▶ _Assigned task a_
Return every line of the four entries placed after the article below, unchanged and in order, but omit the pictures from your answer.

▶ _Page excerpt_
The stock market is flirting with record highs. Venture capital coffers are overflowing. Most states and national tax revenues are greater than projected. The bad boys of Enron and Worldcom are in jail. Everythings right in the corporate world, right?



Perhaps. But the generalized character of the U.S. industrial sector emerging in the 21st century seems to be one quite different than the past according to three new papers and tech-based economic development efforts will see the impact if several trends in particular continue to develop along their current lines.



Industrial R&D expenditures are growing, but not at U.S. academic institutions. The sharp decline over 2001-2004 (most recent statistical years available) initially paralleled the impact of the last recession on industrial profits and research investment, but the 2004 survey findings by the National Science Foundation reveals overall industrial R&D expenditures increased while spending by the sector at U.S. academic research institutions continued to decline. The trend holds across both public and private institutions.



Additionally, Where has the Money Gone? Declining Industrial Support of Academic R&D, the latest Issue Brief from the National Science Foundations Science Resources Statistics division, reveals those declining industrial R&D investments are becoming more concentrated in the top 100 research institutions. That is potentially troubling news for the regions striving to improve their economic well-being based on the proximity to a smaller or mid-sized research institution.



University-industry collaboration is one of the fundamental elements of many tech-based economic development strategies. The Issue Brief, though, points toward two more discouraging trends that tech-based economic developers may want to note:

  • The percentage of all academic articles with an industry coauthor declined in both 2002 and 2003, following a steady increase between 1993-2001.
  • The number of citations of U.S. science and engineering articles in U.S. industrial patents increased rapidly between 1995 and 1998, declined and leveled off for several years, and declined again in 2003 and 2004.

▶ _Assigned task b_
Retype the part of the article on industrial support for academic research that begins at the words "Additionally, Where has" and stops after the words "mid-sized research institution.", keeping every word and mark unchanged.

▶ _Information_
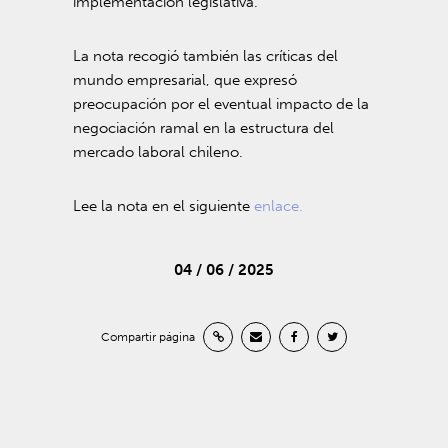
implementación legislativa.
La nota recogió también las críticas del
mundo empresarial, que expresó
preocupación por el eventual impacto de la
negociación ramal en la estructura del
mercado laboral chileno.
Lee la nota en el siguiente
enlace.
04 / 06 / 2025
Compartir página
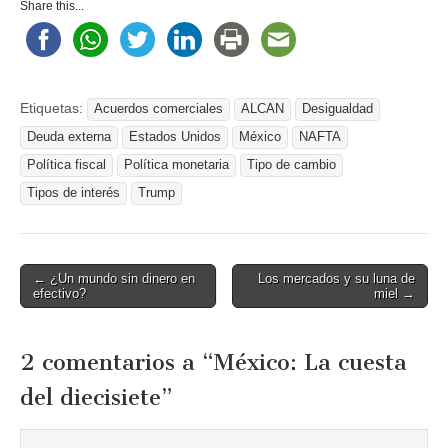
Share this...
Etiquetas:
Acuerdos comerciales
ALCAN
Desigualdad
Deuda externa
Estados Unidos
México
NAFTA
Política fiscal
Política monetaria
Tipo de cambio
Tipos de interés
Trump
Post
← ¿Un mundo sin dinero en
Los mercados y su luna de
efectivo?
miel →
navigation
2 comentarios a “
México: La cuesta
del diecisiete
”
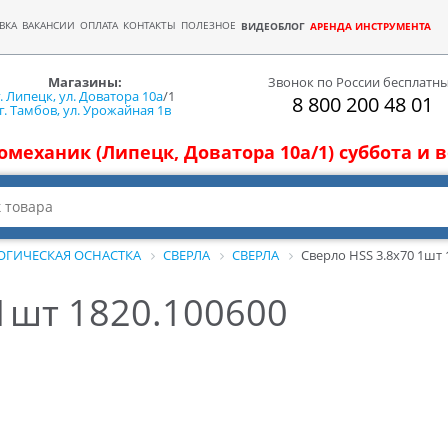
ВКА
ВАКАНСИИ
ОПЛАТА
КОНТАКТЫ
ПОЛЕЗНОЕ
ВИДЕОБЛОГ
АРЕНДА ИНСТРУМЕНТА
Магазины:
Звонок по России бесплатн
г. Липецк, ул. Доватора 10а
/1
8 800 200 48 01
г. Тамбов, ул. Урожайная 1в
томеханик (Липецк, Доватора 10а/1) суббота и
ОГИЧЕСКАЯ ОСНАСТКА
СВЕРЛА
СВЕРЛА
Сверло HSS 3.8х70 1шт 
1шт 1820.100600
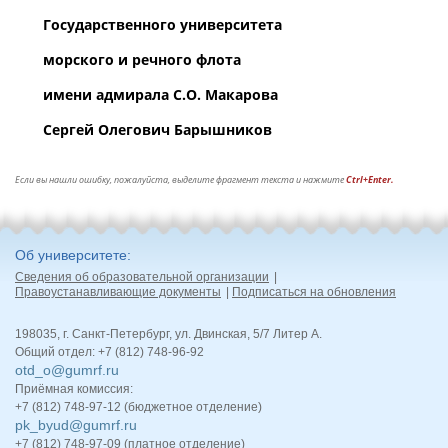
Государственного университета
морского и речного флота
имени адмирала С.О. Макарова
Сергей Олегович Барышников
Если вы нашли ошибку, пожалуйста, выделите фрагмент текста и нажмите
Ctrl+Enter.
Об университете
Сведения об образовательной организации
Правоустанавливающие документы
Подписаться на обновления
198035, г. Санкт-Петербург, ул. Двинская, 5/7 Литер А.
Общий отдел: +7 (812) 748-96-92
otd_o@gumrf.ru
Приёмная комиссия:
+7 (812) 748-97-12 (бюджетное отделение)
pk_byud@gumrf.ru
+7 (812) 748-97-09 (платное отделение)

▶ _Your response a_
implementación legislativa.
La nota recogió también las críticas del
mundo empresarial, que expresó
preocupación por el eventual impacto de la
negociación ramal en la estructura del
mercado laboral chileno.
Lee la nota en el siguiente
enlace.
04 / 06 / 2025
Compartir página
Share this...
Etiquetas:
Acuerdos comerciales
ALCAN
Desigualdad
Deuda externa
Estados Unidos
México
NAFTA
Política fiscal
Política monetaria
Tipo de cambio
Tipos de interés
Trump
Post
← ¿Un mundo sin dinero en
Los mercados y su luna de
efectivo?
miel →
navigation
2 comentarios a “
México: La cuesta
del diecisiete
”
ВКА
ВАКАНСИИ
ОПЛАТА
КОНТАКТЫ
ПОЛЕЗНОЕ
ВИДЕОБЛОГ
АРЕНДА ИНСТРУМЕНТА
Магазины:
Звонок по России бесплатн
г. Липецк, ул. Доватора 10а
/1
8 800 200 48 01
г. Тамбов, ул. Урожайная 1в
томеханик (Липецк, Доватора 10а/1) суббота и
ОГИЧЕСКАЯ ОСНАСТКА
СВЕРЛА
СВЕРЛА
Сверло HSS 3.8х70 1шт 
1шт 1820.100600
Государственного университета
морского и речного флота
имени адмирала С.О. Макарова
Сергей Олегович Барышников
Если вы нашли ошибку, пожалуйста, выделите фрагмент текста и нажмите
Ctrl+Enter.
Об университете
Сведения об образовательной организации
Правоустанавливающие документы
Подписаться на обновления
198035, г. Санкт-Петербург, ул. Двинская, 5/7 Литер А.
Общий отдел: +7 (812) 748-96-92
otd_o@gumrf.ru
Приёмная комиссия:
+7 (812) 748-97-12 (бюджетное отделение)
pk_byud@gumrf.ru
+7 (812) 748-97-09 (платное отделение)

▶ _Your response b_
Additionally, Where has the Money Gone? Declining Industrial Support of Academic R&D, the latest Issue Brief from the National Science Foundations Science Resources Statistics division, reveals those declining industrial R&D investments are becoming more concentrated in the top 100 research institutions. That is potentially troubling news for the regions striving to improve their economic well-being based on the proximity to a smaller or mid-sized research institution.